"Ich hatte eine Depression"

Befreit wirkte Gabor Kiraly, als er gestern das Podium im Medienraum von Hertha BSC verließ. 20 Minuten hatte er dort gesessen und erzählt. Über seine Probleme in den vergangenen sechs Monaten, in denen der Torhüter des Fußball-Bundesligisten keine Interviews gegeben hatte. Nicht einmal zum Smalltalk war er bereit.

Jetzt ist klar, warum. "Das letzte halbe Jahr war nicht leicht für mich. Nach der Niederlage am letzten Hinrundenspieltag in Köln ging es mir einfach nicht gut. Nach dieser schlimmen halben Saison war ich niedergeschlagen. Als ich zurück in Ungarn war, hatte ich eine Depression. Ich wollte morgens nicht aufstehen, weil ich dachte, ich würde etwas Schlimmes machen", erzählte der 28-jährige Ungar über den Tiefpunkt seiner bisherigen Karriere. Nach elf Jahren als Profi habe er sich ausgebrannt und leer gefühlt. "Heute bin ich einfach nur froh, wieder gesund zu sein."

Mit der Unterstützung seiner Ehefrau Zsanett und des ungarischen Fußball-Idols Gyula Grosics, dem Torhüter der ungarischen Weltmeister-Elf von 1954, habe er sich in vielen Gesprächen ohne medizinische Hilfe aus dem seelischen Tal herausgearbeitet. Schon am Heiligabend 2003 gegen 14 Uhr hatte er zudem einen wichtigen Entschluss gefasst. "Da habe ich entschieden, Hertha BSC nach der Saison 2003/2004 zu verlassen."

Eine schwere Entscheidung, wie Kiraly betont. "Die Jahre in Berlin waren sehr schön. Ich habe zu 80 Prozent schöne Erinnerungen an die Zeit bei Hertha. Doch jetzt ist es Zeit für einen neuen Reiz", erklärte der Keeper, den es nun nach England zieht. "Drei englische Klubs haben Interesse an mir, darunter auch Liverpool", sagte er.

Wo es genau hingeht, werde sich in den nächsten Tagen ergeben. Erst einmal will sich der Hertha-Torwart morgen im Olympiastadion gemeinsam mit der Mannschaft bei den Fans bedanken. Für die Unterstützung in seiner Zeit bei Hertha und in der abgelaufenen Halbserie.

Dass die Partie gegen den 1. FC Köln zu seinem Abschiedsspiel Kiralys wird, scheint aber ausgeschlossen. "Ich habe Riesen-Achtung vor Gabor, er wird auch ganz sauber verabschiedet. Wenn es die Konstellation hergibt, wird er ein paar Minuten bekommen. Eine Gabor-Kiraly-Party wird es aber nicht geben, er ist ein Teil der Mannschaft", sagt Trainer Hans Meyer.

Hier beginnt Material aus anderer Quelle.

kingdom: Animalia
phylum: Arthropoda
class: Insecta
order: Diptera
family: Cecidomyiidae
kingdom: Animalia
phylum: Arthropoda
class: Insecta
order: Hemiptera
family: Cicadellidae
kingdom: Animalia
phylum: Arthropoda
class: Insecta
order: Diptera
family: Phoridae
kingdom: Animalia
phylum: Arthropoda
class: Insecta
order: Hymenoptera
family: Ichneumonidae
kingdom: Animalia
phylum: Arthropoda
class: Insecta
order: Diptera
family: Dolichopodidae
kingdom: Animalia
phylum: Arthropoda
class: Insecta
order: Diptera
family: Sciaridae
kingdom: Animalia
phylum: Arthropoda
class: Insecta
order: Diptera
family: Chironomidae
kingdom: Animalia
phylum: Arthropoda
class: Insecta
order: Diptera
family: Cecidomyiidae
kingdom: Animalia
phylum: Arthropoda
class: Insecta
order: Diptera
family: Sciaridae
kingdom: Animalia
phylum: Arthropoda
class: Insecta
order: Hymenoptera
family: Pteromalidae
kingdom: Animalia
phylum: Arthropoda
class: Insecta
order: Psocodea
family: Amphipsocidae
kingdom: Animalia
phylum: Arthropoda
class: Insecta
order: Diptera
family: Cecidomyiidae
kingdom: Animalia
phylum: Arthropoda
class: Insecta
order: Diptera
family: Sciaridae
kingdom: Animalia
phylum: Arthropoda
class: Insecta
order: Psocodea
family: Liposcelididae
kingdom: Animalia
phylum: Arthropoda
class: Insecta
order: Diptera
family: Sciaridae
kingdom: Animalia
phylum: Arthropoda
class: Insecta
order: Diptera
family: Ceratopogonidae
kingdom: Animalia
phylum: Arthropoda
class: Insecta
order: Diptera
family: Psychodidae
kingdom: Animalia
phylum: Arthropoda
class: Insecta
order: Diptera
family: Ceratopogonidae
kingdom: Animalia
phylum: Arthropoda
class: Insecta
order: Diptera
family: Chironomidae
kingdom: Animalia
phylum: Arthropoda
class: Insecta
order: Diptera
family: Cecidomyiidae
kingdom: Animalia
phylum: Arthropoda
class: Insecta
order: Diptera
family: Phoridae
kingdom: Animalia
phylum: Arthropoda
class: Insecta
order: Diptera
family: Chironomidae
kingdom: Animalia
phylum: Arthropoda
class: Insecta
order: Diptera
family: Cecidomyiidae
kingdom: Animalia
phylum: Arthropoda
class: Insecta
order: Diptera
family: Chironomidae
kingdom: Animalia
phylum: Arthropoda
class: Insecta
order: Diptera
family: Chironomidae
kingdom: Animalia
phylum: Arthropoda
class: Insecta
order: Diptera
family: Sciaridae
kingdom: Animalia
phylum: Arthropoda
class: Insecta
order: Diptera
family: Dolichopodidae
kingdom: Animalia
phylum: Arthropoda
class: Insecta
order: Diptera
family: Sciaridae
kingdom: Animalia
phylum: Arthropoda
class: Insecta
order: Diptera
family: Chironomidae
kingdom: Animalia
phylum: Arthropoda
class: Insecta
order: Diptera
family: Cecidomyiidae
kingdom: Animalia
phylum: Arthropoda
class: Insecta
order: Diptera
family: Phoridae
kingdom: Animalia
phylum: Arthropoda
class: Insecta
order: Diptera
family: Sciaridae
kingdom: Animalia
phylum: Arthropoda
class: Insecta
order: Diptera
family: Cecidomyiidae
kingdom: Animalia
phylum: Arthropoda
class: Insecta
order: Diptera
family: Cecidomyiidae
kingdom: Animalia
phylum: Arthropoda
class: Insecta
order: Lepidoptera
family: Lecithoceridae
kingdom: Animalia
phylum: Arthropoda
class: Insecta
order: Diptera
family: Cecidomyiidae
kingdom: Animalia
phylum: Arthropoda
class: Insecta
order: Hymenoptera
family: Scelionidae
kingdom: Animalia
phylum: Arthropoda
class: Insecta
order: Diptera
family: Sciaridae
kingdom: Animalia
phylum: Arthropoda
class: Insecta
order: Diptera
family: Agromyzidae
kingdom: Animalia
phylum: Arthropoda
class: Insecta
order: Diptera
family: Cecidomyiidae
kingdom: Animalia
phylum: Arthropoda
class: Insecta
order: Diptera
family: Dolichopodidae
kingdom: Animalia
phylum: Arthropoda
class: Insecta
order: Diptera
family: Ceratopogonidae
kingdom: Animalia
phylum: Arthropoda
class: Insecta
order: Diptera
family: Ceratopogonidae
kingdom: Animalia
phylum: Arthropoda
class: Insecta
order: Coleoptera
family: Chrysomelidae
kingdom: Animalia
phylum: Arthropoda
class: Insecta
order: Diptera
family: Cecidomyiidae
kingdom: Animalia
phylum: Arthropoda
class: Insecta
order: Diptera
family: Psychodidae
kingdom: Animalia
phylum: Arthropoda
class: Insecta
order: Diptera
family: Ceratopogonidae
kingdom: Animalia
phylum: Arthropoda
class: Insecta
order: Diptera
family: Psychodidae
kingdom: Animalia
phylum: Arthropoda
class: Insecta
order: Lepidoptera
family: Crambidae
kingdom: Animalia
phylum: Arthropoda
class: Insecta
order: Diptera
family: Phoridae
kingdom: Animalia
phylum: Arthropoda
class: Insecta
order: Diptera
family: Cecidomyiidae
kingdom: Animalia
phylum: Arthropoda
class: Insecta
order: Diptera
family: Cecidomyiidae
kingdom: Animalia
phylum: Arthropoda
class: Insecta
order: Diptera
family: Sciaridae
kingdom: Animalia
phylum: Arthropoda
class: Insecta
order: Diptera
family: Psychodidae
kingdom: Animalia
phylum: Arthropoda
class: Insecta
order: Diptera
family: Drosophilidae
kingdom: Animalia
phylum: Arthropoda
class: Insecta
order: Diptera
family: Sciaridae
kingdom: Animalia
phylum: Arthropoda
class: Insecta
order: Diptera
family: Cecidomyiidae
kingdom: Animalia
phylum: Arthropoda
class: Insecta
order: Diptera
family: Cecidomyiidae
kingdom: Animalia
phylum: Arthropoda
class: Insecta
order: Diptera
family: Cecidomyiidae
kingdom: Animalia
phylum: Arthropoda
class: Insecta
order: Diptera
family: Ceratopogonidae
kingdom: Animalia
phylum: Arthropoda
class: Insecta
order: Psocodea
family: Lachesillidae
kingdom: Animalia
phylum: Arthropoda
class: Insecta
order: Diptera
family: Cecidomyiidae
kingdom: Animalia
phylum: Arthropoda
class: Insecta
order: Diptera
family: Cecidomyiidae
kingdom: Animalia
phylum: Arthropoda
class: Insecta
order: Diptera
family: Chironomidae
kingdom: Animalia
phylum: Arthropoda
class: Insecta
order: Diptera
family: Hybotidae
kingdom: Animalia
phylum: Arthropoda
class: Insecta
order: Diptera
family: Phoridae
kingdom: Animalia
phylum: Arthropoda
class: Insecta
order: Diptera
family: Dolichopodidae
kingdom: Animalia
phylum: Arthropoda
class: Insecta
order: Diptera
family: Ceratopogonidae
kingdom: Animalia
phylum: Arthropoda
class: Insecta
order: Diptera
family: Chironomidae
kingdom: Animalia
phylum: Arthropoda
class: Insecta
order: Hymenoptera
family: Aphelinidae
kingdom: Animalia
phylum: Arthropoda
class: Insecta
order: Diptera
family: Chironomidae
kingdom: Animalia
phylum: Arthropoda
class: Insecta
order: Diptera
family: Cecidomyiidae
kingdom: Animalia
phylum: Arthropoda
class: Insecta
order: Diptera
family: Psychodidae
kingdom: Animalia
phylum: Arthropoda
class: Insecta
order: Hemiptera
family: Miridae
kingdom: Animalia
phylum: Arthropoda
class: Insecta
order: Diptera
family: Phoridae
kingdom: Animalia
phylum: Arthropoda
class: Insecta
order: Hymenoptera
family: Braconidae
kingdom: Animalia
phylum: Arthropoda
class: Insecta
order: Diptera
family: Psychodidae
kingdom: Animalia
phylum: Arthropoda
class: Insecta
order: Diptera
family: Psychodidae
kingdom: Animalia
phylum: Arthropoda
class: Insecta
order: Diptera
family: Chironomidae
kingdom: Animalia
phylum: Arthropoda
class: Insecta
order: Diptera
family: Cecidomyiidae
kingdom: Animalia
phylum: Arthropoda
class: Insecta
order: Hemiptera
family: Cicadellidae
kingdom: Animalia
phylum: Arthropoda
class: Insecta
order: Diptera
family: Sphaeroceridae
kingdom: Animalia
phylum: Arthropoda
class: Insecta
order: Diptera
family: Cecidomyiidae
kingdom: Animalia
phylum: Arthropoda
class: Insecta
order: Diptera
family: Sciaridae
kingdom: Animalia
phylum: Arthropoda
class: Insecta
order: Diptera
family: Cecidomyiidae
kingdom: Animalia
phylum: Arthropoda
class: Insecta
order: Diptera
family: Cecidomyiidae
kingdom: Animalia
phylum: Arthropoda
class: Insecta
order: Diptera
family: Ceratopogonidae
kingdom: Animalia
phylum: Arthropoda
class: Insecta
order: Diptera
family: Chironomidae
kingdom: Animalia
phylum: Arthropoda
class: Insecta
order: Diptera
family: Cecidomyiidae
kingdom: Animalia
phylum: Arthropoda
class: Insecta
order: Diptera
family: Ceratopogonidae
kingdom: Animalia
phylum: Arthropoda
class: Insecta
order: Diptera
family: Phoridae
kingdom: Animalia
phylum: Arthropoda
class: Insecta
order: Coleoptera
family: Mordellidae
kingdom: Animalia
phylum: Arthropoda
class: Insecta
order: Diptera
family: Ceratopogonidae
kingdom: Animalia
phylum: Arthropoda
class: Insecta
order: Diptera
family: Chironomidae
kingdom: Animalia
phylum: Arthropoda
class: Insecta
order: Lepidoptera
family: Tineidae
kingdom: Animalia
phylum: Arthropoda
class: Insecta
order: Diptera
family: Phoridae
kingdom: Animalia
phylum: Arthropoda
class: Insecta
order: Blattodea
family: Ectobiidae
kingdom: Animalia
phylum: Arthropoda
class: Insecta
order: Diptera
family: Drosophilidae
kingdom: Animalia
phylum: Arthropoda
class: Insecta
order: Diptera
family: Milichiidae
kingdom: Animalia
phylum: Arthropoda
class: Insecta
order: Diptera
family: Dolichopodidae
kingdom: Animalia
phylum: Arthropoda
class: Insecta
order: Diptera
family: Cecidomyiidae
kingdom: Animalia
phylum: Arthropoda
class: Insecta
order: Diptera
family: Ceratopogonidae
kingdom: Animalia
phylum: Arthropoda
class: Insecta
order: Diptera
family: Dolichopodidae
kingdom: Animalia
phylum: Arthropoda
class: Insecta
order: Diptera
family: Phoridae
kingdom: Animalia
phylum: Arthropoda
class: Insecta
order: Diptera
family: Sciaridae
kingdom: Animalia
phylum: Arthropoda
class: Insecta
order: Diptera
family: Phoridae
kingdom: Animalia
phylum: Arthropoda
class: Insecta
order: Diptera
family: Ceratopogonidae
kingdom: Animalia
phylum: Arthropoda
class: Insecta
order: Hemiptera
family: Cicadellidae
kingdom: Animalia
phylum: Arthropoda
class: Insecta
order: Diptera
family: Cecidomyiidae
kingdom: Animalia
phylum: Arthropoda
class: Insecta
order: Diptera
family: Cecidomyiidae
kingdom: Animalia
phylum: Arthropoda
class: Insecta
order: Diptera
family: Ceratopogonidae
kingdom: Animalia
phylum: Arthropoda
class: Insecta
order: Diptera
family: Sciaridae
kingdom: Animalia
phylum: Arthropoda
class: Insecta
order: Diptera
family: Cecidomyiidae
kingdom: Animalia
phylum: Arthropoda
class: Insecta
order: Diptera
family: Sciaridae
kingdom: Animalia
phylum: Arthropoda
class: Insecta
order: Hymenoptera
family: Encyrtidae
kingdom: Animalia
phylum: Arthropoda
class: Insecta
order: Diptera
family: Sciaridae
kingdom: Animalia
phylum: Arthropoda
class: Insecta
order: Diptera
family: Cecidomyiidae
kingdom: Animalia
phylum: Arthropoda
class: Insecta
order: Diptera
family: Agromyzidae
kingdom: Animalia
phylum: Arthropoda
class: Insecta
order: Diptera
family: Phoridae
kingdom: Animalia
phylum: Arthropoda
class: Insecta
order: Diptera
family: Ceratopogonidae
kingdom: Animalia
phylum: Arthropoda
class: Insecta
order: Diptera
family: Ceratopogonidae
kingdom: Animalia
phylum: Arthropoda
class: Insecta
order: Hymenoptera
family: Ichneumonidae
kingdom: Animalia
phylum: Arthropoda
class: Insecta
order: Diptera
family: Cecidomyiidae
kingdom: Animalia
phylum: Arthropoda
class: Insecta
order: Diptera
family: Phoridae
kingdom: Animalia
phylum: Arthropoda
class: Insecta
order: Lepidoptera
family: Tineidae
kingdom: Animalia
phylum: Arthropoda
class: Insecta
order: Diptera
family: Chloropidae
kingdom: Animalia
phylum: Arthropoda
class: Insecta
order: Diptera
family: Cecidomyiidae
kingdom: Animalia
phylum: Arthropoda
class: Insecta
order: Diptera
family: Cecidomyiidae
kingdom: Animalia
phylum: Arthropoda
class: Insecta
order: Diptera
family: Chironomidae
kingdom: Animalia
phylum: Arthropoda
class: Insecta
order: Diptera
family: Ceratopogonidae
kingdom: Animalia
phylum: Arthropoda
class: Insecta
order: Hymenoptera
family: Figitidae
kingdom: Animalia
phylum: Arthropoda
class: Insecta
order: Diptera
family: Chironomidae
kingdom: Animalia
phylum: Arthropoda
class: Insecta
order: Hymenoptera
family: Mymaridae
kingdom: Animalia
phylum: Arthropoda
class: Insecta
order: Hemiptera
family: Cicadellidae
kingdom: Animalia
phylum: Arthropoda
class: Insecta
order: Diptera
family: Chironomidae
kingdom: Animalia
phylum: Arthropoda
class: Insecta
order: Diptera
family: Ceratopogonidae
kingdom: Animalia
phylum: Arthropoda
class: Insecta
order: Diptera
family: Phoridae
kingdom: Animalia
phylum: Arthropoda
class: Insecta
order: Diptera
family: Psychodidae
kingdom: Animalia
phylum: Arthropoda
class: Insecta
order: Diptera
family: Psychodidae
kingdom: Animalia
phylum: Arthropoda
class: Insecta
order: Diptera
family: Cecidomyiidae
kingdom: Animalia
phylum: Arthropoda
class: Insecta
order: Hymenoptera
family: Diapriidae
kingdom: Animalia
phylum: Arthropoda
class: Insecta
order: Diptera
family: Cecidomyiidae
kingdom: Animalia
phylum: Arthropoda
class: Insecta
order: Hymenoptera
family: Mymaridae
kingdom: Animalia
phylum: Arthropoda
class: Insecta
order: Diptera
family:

Kiraly hat Verständnis für die Entscheidung. "Fußball ist Teamsport, meine Person ist nicht wichtig", sagt er. Der Keeper, dessen Markenzeichen seine graue, schlabbernde Trainingshose ist, von der er sich nicht trennen will, möchte gegen den Tabellenletzten noch einmal Stimmung machen und sich dann voll und ganz auf seine neue Aufgabe konzentrieren. "Ich habe in den vergangenen Monaten, in denen ich wegen zahlreicher Verletzungen kaum gespielt habe, den Kopf wieder frei bekommen", sagt er. "Auch wenn ich Hertha eigentlich helfen wollte. Vielleicht war das ganz gut, so hatte ich keinen Druck und konnte mich regenerieren. Mit neuer Energie gehe ich neue Aufgaben an."

Dazu gehört auch die Rückkehr in die ungarische Nationalmannschaft. "Bei den nächsten beiden Begegnungen gegen China und Deutschland bin ich wieder dabei. Das ist mit dem Nationaltrainer abgesprochen", sagt er. Zuletzt hatte Lothar Matthäus auf Kiraly verzichtet - wohl wissend, dass den Torhüter gesundheitliche Probleme plagen.

Die sind nun vorbei. Genau wie Kiralys Zeit in der Hauptstadt. Fans und Kollegen werden den sympathischen Ungarn vermissen. Die besten Wünsche begleiten den bescheidenen, höflichen Sportsmann auf seinem Weg nach England. Und vielleicht verwirklicht er ja dort seinen Traum: Einmal im Champions-League-Finale stehen und dann den Ball mit einem Wurf an die Latte des eigenen Tores ins Spiel zu bringen.